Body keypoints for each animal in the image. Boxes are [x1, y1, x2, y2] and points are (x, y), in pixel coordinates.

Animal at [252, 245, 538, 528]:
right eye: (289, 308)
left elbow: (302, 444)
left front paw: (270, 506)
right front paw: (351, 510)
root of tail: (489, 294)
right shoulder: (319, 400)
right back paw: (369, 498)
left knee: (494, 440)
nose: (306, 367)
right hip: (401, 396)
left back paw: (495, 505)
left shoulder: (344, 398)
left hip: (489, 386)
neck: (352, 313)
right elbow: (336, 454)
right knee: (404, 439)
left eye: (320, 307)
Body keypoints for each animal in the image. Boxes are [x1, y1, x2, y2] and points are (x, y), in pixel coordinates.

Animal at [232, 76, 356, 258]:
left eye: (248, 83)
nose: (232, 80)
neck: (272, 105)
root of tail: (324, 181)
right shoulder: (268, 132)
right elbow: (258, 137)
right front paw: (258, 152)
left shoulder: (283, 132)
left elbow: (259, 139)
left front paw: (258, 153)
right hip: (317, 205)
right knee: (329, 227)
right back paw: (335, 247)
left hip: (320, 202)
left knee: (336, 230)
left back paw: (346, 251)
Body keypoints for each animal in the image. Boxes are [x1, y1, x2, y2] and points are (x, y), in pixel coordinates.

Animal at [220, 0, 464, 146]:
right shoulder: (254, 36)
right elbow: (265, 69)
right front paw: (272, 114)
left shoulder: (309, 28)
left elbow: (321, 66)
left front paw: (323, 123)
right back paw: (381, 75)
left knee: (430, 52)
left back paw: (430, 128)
§ §
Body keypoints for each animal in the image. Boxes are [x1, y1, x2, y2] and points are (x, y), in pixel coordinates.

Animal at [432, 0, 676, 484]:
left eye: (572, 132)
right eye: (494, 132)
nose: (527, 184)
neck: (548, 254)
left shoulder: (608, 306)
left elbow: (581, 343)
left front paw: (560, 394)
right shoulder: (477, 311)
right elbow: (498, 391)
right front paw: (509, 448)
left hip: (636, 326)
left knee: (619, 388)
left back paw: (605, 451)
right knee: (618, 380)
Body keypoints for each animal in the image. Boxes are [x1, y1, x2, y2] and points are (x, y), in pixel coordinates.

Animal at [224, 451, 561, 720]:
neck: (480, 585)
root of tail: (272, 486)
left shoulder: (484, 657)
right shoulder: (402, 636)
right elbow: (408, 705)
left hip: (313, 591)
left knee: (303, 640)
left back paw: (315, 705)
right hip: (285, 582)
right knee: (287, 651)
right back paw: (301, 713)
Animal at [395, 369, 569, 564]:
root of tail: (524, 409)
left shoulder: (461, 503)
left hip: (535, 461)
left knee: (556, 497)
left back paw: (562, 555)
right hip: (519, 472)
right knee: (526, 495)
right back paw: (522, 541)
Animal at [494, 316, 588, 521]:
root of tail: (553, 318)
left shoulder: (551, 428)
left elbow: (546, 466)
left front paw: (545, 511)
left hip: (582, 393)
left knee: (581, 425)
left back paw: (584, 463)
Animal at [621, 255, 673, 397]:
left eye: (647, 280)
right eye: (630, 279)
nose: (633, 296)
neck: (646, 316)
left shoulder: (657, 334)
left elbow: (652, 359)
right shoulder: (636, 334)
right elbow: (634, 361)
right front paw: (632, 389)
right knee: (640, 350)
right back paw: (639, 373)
§ §
=== What is being asked ===
Using the data above, reproduce exactly the lines between those holding "left back paw: (495, 505)" and "left back paw: (430, 128)", inclusive, and no others.

=== Worked solution ===
left back paw: (495, 505)
left shoulder: (344, 398)
left hip: (489, 386)
neck: (352, 313)
right elbow: (336, 454)
right knee: (404, 439)
left eye: (320, 307)
Body keypoints for each animal in the image. Boxes are [x1, y1, x2, y2] and points are (x, y), in pixel coordinates.

Animal at [232, 76, 356, 258]:
left eye: (248, 83)
nose: (232, 80)
neck: (272, 105)
root of tail: (324, 181)
right shoulder: (268, 132)
right elbow: (258, 137)
right front paw: (258, 152)
left shoulder: (283, 132)
left elbow: (259, 139)
left front paw: (258, 153)
right hip: (317, 205)
right knee: (329, 227)
right back paw: (335, 247)
left hip: (320, 202)
left knee: (336, 230)
left back paw: (346, 251)
Body keypoints for each animal in the image. Boxes are [x1, y1, x2, y2] and points are (x, y), in pixel coordinates.

Animal at [220, 0, 464, 146]:
right shoulder: (254, 36)
right elbow: (265, 69)
right front paw: (272, 114)
left shoulder: (309, 28)
left elbow: (321, 66)
left front paw: (323, 123)
right back paw: (381, 75)
left knee: (430, 52)
left back paw: (430, 128)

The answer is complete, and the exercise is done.